▶ **ASSIGNED TASK**: From the line containing "Vinificazione" to the end of the listing, write out every line exactly; leave out everything else.

▶ **TASK DATA**:
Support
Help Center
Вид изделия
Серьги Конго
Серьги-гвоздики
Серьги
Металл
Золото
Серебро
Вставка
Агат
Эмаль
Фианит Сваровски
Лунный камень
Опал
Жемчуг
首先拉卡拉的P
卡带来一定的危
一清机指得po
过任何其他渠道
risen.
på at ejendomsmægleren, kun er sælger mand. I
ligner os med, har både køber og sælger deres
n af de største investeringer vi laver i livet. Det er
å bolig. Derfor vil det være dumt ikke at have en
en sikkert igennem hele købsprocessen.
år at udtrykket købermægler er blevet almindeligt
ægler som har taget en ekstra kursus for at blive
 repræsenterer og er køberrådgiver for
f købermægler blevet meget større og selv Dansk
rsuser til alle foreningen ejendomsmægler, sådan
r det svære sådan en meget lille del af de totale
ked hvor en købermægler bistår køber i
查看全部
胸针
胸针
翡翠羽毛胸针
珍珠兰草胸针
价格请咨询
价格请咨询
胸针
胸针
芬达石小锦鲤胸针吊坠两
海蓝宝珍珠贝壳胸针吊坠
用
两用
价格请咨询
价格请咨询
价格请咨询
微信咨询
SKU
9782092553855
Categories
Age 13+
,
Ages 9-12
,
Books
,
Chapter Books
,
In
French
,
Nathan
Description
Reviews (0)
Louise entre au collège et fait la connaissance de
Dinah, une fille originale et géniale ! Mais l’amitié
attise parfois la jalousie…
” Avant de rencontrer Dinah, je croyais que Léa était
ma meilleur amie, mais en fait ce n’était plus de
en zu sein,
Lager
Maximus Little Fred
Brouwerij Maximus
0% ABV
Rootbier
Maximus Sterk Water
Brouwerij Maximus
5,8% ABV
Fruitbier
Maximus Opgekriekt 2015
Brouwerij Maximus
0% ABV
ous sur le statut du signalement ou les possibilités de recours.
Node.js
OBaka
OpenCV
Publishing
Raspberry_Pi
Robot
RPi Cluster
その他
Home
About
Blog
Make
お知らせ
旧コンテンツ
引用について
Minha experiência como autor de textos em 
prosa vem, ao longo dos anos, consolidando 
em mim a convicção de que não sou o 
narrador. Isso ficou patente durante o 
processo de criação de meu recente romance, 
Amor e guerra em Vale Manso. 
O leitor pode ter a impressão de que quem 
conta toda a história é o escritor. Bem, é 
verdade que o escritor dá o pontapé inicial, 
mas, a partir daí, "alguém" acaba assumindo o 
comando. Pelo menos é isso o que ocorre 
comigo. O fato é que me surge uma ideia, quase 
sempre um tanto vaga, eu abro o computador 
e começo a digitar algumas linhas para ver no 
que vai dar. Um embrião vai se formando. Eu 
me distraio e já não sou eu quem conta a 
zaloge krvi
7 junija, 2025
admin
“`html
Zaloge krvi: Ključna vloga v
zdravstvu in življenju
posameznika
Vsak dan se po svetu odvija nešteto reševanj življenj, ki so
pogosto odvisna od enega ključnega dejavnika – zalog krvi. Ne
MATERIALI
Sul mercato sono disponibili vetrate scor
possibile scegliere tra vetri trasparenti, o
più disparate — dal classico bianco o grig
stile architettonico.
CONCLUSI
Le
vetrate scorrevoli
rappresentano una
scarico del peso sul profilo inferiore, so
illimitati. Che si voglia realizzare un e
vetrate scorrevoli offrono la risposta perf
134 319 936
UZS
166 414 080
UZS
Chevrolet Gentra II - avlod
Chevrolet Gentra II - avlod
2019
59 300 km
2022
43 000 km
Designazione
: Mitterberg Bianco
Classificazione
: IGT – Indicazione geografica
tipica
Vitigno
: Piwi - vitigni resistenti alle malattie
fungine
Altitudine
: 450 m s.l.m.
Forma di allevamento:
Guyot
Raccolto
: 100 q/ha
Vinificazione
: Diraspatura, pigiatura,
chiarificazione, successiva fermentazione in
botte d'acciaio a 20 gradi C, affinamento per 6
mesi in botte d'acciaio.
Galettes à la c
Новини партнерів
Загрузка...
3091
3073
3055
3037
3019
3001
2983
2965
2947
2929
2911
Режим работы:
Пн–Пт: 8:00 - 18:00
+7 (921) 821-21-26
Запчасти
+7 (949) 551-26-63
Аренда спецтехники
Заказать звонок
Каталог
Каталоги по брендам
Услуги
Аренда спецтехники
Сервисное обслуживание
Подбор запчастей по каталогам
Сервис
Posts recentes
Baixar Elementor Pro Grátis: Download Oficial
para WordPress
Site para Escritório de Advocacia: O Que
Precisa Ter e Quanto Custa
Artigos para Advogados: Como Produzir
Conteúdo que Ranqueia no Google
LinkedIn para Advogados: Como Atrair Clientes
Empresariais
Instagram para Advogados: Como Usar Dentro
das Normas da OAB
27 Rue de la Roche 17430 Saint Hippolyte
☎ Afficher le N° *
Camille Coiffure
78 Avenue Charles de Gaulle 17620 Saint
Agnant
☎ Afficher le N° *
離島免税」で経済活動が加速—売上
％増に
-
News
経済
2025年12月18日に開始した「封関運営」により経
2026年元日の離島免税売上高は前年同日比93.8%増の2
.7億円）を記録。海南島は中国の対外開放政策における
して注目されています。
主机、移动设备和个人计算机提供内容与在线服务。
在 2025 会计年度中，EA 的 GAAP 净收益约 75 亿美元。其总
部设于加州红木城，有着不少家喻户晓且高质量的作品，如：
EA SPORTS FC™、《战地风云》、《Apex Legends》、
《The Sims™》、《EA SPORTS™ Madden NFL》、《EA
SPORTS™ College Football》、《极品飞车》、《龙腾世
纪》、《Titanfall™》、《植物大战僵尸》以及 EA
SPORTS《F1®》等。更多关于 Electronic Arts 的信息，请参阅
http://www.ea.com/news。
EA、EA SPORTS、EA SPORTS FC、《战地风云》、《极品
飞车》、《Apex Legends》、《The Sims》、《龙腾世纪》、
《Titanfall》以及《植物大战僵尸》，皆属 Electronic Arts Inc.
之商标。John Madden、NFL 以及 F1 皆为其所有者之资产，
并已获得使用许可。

▶ **ANSWER AREA**:
Vinificazione
: Diraspatura, pigiatura,
chiarificazione, successiva fermentazione in
botte d'acciaio a 20 gradi C, affinamento per 6
mesi in botte d'acciaio.
Galettes à la c
Новини партнерів
Загрузка...
3091
3073
3055
3037
3019
3001
2983
2965
2947
2929
2911
Режим работы:
Пн–Пт: 8:00 - 18:00
+7 (921) 821-21-26
Запчасти
+7 (949) 551-26-63
Аренда спецтехники
Заказать звонок
Каталог
Каталоги по брендам
Услуги
Аренда спецтехники
Сервисное обслуживание
Подбор запчастей по каталогам
Сервис
Posts recentes
Baixar Elementor Pro Grátis: Download Oficial
para WordPress
Site para Escritório de Advocacia: O Que
Precisa Ter e Quanto Custa
Artigos para Advogados: Como Produzir
Conteúdo que Ranqueia no Google
LinkedIn para Advogados: Como Atrair Clientes
Empresariais
Instagram para Advogados: Como Usar Dentro
das Normas da OAB
27 Rue de la Roche 17430 Saint Hippolyte
☎ Afficher le N° *
Camille Coiffure
78 Avenue Charles de Gaulle 17620 Saint
Agnant
☎ Afficher le N° *
離島免税」で経済活動が加速—売上
％増に
-
News
経済
2025年12月18日に開始した「封関運営」により経
2026年元日の離島免税売上高は前年同日比93.8%増の2
.7億円）を記録。海南島は中国の対外開放政策における
して注目されています。
主机、移动设备和个人计算机提供内容与在线服务。
在 2025 会计年度中，EA 的 GAAP 净收益约 75 亿美元。其总
部设于加州红木城，有着不少家喻户晓且高质量的作品，如：
EA SPORTS FC™、《战地风云》、《Apex Legends》、
《The Sims™》、《EA SPORTS™ Madden NFL》、《EA
SPORTS™ College Football》、《极品飞车》、《龙腾世
纪》、《Titanfall™》、《植物大战僵尸》以及 EA
SPORTS《F1®》等。更多关于 Electronic Arts 的信息，请参阅
http://www.ea.com/news。
EA、EA SPORTS、EA SPORTS FC、《战地风云》、《极品
飞车》、《Apex Legends》、《The Sims》、《龙腾世纪》、
《Titanfall》以及《植物大战僵尸》，皆属 Electronic Arts Inc.
之商标。John Madden、NFL 以及 F1 皆为其所有者之资产，
并已获得使用许可。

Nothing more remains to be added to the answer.